• Task brief
All lines from the one containing "u_int8_t* libnet_hex_aton (int8_t" through the end of the data below must be reproduced exactly, and no others.

• Given records

-.-.-

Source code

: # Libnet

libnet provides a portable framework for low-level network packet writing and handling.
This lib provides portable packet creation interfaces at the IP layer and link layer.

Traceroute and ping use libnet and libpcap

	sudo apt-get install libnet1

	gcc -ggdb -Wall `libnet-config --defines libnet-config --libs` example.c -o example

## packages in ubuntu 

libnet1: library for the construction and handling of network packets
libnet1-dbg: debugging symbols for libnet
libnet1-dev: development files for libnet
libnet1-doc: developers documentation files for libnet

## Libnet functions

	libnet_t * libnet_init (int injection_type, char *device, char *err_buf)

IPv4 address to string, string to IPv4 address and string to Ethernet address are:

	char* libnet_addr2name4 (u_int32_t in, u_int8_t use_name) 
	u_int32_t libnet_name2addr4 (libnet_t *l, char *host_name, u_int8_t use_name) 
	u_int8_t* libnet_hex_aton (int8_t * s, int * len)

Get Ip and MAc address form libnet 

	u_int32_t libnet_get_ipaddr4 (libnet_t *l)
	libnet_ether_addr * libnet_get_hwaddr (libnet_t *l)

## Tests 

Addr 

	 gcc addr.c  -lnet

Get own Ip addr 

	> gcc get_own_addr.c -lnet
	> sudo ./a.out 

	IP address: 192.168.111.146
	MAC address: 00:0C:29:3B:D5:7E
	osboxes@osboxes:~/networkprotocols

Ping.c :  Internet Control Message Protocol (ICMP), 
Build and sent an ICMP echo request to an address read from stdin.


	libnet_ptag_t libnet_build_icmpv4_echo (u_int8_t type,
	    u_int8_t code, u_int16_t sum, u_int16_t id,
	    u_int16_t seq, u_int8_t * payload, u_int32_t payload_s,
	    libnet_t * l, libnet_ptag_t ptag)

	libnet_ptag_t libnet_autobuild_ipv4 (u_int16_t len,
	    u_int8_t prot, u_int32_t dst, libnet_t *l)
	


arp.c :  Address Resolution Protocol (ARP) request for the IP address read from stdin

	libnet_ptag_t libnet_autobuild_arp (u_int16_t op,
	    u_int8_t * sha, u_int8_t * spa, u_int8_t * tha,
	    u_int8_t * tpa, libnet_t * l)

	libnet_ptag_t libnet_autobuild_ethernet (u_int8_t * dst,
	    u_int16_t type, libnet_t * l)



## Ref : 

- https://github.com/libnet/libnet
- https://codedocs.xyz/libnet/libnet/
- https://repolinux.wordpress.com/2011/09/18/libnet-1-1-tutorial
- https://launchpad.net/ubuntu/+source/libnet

-.-.-

• Output below
	u_int8_t* libnet_hex_aton (int8_t * s, int * len)

Get Ip and MAc address form libnet 

	u_int32_t libnet_get_ipaddr4 (libnet_t *l)
	libnet_ether_addr * libnet_get_hwaddr (libnet_t *l)

## Tests 

Addr 

	 gcc addr.c  -lnet

Get own Ip addr 

	> gcc get_own_addr.c -lnet
	> sudo ./a.out 

	IP address: 192.168.111.146
	MAC address: 00:0C:29:3B:D5:7E
	osboxes@osboxes:~/networkprotocols

Ping.c :  Internet Control Message Protocol (ICMP), 
Build and sent an ICMP echo request to an address read from stdin.


	libnet_ptag_t libnet_build_icmpv4_echo (u_int8_t type,
	    u_int8_t code, u_int16_t sum, u_int16_t id,
	    u_int16_t seq, u_int8_t * payload, u_int32_t payload_s,
	    libnet_t * l, libnet_ptag_t ptag)

	libnet_ptag_t libnet_autobuild_ipv4 (u_int16_t len,
	    u_int8_t prot, u_int32_t dst, libnet_t *l)
	


arp.c :  Address Resolution Protocol (ARP) request for the IP address read from stdin

	libnet_ptag_t libnet_autobuild_arp (u_int16_t op,
	    u_int8_t * sha, u_int8_t * spa, u_int8_t * tha,
	    u_int8_t * tpa, libnet_t * l)

	libnet_ptag_t libnet_autobuild_ethernet (u_int8_t * dst,
	    u_int16_t type, libnet_t * l)



## Ref : 

- https://github.com/libnet/libnet
- https://codedocs.xyz/libnet/libnet/
- https://repolinux.wordpress.com/2011/09/18/libnet-1-1-tutorial
- https://launchpad.net/ubuntu/+source/libnet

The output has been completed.